TASK REQUIREMENTS> Copy, in full, each line of the material that holds the word "Texas".

*** PROVIDED INFORMATION Section Begins ***

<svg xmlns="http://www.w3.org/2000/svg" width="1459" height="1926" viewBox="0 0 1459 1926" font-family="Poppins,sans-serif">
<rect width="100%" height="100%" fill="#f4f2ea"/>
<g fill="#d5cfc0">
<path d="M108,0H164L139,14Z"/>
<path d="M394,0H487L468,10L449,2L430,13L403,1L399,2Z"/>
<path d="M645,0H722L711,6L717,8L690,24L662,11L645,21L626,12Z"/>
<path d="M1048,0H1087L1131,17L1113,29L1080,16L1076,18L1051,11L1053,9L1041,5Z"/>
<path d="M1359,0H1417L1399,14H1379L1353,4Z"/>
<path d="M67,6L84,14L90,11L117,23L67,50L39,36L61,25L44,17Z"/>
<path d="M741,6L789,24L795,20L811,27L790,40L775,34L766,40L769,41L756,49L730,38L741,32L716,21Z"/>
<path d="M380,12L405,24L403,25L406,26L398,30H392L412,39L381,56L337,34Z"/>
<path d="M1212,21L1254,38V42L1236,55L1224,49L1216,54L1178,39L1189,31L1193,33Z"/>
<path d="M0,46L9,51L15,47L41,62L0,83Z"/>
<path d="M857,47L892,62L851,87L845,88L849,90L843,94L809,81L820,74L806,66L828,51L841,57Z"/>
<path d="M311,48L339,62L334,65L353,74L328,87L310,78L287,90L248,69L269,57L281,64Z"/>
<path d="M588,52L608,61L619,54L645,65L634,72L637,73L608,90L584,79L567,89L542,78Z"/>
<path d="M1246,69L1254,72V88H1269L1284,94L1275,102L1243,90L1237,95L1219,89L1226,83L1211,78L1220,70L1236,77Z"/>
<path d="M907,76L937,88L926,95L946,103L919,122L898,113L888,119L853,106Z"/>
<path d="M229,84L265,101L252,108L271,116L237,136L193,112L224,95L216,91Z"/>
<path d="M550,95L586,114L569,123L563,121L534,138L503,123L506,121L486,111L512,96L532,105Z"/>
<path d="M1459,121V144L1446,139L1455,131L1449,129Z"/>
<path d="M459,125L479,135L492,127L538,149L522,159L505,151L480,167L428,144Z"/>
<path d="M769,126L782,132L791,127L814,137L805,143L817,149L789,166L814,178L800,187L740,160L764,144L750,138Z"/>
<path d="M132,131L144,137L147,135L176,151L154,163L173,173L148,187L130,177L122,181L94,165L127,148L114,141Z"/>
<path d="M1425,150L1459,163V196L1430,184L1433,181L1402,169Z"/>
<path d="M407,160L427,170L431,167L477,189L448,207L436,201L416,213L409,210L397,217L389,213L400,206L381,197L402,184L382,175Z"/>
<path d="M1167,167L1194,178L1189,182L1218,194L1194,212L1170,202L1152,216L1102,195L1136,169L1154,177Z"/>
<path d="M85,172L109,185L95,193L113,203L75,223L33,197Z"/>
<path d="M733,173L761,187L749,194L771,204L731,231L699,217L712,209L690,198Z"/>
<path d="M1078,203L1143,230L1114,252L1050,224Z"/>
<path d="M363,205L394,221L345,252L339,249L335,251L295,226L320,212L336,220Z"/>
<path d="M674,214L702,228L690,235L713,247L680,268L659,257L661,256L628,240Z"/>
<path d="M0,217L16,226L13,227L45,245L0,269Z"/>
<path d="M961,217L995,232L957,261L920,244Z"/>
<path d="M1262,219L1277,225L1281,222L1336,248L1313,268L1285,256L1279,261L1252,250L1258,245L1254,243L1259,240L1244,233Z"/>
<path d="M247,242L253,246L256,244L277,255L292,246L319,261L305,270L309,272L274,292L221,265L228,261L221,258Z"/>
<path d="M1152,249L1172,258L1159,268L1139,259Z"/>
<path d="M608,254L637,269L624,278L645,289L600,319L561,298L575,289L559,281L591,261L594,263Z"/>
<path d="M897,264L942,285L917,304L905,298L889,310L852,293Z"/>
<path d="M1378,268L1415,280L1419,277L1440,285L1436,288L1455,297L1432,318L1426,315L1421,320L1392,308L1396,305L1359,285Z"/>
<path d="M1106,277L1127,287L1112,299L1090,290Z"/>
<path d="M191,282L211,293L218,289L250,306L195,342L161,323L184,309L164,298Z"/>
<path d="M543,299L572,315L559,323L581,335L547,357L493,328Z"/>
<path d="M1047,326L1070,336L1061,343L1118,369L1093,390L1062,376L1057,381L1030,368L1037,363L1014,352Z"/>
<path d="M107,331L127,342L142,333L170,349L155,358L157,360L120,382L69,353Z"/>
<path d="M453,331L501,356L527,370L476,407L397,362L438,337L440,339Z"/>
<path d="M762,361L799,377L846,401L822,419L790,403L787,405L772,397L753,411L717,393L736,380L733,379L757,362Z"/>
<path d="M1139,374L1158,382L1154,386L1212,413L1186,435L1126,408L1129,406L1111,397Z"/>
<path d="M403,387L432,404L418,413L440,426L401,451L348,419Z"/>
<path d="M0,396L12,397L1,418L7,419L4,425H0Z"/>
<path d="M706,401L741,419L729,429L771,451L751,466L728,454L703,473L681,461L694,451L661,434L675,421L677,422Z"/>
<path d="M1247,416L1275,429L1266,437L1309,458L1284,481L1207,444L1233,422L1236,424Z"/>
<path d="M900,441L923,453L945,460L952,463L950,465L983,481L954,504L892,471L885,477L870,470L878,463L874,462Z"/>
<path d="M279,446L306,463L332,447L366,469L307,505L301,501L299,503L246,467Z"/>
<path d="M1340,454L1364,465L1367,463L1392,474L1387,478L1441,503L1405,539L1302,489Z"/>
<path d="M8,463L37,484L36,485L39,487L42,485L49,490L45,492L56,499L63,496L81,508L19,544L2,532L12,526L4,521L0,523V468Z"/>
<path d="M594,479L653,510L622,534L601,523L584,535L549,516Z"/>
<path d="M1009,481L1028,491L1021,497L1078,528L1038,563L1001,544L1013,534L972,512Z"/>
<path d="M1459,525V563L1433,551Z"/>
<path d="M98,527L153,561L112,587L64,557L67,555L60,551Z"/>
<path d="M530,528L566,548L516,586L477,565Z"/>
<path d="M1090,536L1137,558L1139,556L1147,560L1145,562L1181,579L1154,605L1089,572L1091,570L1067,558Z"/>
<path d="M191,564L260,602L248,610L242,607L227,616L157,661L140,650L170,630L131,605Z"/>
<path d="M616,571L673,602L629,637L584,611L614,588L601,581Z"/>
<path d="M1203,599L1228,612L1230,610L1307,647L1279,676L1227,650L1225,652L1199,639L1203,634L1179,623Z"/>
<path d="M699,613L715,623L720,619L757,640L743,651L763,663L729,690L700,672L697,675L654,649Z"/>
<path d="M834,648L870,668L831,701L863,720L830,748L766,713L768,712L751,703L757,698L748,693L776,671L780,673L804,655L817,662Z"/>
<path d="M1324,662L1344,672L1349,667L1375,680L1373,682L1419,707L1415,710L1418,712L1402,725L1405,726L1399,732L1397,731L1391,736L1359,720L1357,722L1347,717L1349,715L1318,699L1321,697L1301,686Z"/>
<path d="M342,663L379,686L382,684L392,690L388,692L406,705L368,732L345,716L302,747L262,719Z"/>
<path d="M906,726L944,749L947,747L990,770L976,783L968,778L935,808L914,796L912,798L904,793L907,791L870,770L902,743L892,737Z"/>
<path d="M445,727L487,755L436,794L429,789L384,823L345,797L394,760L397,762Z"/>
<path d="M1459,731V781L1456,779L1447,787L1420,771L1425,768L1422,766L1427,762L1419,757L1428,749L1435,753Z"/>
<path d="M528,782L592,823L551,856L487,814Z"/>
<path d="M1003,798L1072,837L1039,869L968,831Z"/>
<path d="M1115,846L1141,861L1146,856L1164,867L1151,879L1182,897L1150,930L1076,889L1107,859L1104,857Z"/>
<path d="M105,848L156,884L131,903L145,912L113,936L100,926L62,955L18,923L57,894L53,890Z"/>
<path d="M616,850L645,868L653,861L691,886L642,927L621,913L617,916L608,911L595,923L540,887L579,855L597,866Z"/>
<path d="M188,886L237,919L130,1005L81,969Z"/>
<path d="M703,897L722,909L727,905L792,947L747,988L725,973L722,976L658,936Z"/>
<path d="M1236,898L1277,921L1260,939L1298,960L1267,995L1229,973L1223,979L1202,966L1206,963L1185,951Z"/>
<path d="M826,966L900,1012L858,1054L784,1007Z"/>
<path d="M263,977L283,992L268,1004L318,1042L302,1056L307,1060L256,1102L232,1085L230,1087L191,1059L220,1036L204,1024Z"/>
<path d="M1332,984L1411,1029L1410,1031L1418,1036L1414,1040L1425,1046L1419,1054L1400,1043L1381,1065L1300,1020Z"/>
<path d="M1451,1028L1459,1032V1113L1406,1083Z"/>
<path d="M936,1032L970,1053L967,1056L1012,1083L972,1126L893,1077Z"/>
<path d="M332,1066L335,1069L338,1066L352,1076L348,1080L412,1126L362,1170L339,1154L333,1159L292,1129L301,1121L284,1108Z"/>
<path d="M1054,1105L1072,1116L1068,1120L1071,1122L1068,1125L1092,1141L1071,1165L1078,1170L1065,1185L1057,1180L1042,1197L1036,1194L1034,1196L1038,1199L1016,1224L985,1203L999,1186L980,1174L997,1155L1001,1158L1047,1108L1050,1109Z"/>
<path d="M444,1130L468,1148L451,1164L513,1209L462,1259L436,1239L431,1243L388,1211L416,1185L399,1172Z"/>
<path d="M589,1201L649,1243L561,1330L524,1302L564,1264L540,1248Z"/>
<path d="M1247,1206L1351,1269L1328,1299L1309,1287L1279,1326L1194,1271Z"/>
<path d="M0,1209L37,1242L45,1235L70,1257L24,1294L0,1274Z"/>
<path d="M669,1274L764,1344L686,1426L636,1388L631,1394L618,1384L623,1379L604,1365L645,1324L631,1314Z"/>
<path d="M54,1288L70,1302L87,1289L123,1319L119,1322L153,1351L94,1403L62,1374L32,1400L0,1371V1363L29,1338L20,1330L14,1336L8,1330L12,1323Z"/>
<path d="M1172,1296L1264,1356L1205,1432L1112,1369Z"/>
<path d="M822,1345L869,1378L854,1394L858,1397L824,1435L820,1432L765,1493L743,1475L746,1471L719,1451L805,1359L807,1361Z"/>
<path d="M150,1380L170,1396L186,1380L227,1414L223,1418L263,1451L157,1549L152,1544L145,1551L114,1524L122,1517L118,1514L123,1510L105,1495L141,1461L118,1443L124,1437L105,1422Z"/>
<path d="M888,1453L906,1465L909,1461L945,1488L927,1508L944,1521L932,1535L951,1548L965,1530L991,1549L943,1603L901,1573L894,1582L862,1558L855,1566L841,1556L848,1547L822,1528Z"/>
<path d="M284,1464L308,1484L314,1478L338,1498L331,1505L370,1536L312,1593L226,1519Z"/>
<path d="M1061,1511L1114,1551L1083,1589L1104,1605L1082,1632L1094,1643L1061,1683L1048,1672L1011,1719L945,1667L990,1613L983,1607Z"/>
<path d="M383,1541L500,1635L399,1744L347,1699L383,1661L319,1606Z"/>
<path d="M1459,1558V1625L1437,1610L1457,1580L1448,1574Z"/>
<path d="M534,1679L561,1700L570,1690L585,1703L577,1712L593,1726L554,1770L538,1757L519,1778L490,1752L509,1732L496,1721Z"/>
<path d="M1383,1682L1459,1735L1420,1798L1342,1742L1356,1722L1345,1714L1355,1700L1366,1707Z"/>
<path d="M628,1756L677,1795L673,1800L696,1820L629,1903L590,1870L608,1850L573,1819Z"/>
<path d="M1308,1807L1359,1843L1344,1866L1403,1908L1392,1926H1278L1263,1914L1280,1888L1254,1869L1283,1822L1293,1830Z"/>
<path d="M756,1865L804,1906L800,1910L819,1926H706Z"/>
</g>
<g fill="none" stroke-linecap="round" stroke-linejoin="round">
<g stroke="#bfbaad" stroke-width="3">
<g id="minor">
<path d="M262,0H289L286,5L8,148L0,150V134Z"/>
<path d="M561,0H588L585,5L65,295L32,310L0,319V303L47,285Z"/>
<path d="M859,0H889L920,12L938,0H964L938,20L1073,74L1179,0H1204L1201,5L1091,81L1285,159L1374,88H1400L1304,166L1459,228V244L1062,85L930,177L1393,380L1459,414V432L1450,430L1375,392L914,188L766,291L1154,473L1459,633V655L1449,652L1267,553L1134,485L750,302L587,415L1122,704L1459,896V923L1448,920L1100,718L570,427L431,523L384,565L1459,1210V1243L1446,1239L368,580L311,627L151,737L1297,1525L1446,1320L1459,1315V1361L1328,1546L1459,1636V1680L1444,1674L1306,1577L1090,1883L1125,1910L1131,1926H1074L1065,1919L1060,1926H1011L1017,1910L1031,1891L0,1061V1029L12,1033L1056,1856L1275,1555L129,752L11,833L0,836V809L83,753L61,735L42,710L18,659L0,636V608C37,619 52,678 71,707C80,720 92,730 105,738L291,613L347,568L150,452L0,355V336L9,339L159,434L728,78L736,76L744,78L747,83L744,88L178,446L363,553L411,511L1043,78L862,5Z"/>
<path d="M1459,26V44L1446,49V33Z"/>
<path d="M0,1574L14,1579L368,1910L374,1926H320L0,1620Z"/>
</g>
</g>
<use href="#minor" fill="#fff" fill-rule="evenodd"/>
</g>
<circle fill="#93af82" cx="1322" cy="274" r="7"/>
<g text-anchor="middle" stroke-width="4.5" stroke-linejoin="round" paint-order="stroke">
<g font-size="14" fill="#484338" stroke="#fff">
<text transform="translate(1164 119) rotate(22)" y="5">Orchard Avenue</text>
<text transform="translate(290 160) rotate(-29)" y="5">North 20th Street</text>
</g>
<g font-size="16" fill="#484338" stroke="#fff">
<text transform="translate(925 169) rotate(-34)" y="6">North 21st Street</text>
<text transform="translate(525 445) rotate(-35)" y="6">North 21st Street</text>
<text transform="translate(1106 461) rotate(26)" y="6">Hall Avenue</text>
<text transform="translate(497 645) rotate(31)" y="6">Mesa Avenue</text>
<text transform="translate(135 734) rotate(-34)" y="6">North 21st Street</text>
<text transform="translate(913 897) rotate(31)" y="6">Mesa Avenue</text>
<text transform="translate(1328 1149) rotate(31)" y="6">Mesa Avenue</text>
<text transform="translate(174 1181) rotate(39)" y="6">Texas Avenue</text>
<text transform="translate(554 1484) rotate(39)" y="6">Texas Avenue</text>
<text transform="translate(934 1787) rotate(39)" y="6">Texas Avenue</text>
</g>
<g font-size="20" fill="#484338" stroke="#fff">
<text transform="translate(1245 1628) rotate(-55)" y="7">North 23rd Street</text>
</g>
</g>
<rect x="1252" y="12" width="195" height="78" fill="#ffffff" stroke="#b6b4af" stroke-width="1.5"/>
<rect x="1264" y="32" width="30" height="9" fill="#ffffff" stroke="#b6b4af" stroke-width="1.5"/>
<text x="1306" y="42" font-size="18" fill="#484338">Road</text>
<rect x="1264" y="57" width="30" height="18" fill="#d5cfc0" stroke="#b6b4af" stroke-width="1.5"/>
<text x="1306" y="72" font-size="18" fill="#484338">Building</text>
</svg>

*** PROVIDED INFORMATION Section Ends ***

COMPLETED EXERCISE>
<text transform="translate(174 1181) rotate(39)" y="6">Texas Avenue</text>
<text transform="translate(554 1484) rotate(39)" y="6">Texas Avenue</text>
<text transform="translate(934 1787) rotate(39)" y="6">Texas Avenue</text>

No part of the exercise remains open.